Records from a collection:
::::::

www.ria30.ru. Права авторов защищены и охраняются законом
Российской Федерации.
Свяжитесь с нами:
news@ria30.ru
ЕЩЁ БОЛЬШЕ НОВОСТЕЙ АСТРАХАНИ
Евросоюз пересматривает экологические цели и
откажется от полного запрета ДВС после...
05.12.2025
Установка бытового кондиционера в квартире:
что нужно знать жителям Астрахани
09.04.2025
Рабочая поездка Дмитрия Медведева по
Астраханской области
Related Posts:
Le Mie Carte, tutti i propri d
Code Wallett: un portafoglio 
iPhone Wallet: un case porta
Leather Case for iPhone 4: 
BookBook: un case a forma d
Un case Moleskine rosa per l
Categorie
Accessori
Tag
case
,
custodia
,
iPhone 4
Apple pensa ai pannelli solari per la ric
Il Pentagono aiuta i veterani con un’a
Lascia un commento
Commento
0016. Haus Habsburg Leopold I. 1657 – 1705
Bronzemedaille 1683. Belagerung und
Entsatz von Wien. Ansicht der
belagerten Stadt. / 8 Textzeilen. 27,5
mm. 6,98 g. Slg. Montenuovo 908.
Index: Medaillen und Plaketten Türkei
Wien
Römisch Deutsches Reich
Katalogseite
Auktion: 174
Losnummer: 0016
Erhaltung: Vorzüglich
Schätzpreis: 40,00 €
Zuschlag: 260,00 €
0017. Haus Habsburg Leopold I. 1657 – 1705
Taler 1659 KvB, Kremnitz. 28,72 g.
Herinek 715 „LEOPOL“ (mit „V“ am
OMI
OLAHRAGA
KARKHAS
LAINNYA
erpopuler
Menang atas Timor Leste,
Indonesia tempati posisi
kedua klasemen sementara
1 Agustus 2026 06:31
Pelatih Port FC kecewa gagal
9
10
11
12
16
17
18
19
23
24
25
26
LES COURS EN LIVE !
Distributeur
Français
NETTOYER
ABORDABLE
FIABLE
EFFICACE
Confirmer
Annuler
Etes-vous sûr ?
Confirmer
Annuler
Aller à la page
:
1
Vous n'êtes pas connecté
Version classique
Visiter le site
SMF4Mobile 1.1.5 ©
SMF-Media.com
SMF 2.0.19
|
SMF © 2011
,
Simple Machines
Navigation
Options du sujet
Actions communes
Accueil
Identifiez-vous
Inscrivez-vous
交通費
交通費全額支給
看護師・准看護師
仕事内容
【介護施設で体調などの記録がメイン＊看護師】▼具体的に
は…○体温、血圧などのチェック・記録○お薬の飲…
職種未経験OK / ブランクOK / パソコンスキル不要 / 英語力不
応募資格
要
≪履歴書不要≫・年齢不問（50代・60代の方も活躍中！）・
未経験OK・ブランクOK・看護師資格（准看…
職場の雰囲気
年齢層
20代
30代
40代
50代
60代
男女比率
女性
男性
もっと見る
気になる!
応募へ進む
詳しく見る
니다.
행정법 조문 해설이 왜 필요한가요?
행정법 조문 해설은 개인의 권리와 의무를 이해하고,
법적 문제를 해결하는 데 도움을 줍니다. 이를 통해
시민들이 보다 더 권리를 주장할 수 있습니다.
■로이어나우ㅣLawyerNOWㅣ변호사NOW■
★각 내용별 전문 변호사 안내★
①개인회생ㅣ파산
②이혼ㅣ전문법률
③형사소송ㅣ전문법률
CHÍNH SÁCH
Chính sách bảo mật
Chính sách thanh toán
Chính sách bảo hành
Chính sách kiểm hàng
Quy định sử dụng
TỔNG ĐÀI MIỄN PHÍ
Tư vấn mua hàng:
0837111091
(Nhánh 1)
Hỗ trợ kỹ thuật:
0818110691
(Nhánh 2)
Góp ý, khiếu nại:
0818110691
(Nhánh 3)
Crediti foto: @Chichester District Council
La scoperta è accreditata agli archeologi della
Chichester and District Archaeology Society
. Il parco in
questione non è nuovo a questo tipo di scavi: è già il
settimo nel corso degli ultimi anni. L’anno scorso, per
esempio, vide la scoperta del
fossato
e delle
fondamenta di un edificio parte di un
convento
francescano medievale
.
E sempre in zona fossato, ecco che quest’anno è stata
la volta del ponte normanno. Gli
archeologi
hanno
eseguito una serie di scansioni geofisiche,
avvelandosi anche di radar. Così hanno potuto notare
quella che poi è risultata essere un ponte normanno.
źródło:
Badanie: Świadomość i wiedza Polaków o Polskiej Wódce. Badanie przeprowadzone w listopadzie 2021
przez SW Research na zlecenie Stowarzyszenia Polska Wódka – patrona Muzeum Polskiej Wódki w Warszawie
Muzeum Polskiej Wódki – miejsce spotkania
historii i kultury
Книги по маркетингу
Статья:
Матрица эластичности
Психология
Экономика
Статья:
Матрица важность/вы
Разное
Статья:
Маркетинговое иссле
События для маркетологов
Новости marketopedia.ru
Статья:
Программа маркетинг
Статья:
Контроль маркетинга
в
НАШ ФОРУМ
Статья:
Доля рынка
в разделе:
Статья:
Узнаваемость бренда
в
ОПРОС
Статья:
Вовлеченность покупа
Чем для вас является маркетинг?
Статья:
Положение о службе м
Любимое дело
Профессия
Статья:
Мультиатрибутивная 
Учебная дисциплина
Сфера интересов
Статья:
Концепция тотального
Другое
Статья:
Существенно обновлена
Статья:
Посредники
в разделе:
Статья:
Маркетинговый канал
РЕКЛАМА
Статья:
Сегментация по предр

::::::

## DESCRIPTION OF THE TASK
Within the records above, work out on how many lines the string "Chichester" appears, and give only that number.

## TASK OUTPUT
2